Researchers identified 23,918 visits for spine problems. Approximately 58 percent of the patients were female and the average age of patients increased from 49 to 53 years during the study period.
According to the results, nonsteroidal anti-inflammatory drug or acetaminophen use per visit decreased from 36.9 percent in 1999-2000 to 24.5 percent in 2009-2010, while narcotic use increased from 19.3 percent to 29.1 percent. Physical therapy referrals remained unchanged at about 20 percent, but physician referrals increased from 6.8 percent to 14 percent. The number of radiographs remained at about 17 percent, but the number of computed tomograms or magnetic resonance images increased from 7.2 percent to 11.3 percent during the study period, the results indicate.
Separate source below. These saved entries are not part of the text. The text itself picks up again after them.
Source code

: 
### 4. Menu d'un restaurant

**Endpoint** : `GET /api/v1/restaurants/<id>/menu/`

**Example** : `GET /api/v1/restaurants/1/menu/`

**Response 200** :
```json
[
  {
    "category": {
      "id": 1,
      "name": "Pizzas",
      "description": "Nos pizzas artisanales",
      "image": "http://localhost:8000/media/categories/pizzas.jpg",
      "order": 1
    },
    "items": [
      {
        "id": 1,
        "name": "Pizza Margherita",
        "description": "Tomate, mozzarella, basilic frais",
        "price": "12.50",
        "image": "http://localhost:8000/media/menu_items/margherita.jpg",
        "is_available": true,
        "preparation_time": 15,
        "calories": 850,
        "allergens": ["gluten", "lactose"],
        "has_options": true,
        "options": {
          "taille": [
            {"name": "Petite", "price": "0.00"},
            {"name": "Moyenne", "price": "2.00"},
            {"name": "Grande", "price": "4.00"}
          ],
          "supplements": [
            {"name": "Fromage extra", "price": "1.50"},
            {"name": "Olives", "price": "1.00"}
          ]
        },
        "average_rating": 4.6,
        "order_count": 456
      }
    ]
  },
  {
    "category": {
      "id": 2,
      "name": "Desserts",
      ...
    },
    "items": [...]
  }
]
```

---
“Despite numerous published national guidelines, management of routine back pain increasingly has relied on advanced diagnostic imaging, referrals to other physicians, and use of narcotics, with a concomitant decrease in NSAID or acetaminophen use and no change in physical therapy referrals. With health care costs soaring, improvements in the management of back pain represent an area of potential cost savings for the health care system while also improving the quality of care,” the study concludes.
In a related commentary2, Donald E. Casey Jr., M.D., M.P.H., M.B.A., writes: “Whereas these guidelines promote use of nonopioid analgesics, avoidance of imaging tests, use of physical therapy-based exercises, and primary care for this population, the results of this analysis demonstrate recent significant decreases for these recommendations.”
“The first step in addressing a problem is to admit that you have it, and in that regard the article by Mafi et al forces us to admit that development of clinical guidelines alone will not solve our problem in managing back pain,” Casey continues.
“It is only by achieving greater concordance on the evaluation of the efficacy of back pain interventions that we can achieve greater concordance on our practices,” Casey concludes.
1. JAMA Intern Med. Published online July 29, 2013. doi:10.1001/jamainternmed.2013.8992.
2. JAMA Intern Med. Published online July 29, 2013. doi:10.1001/jamainternmed.2013.7672.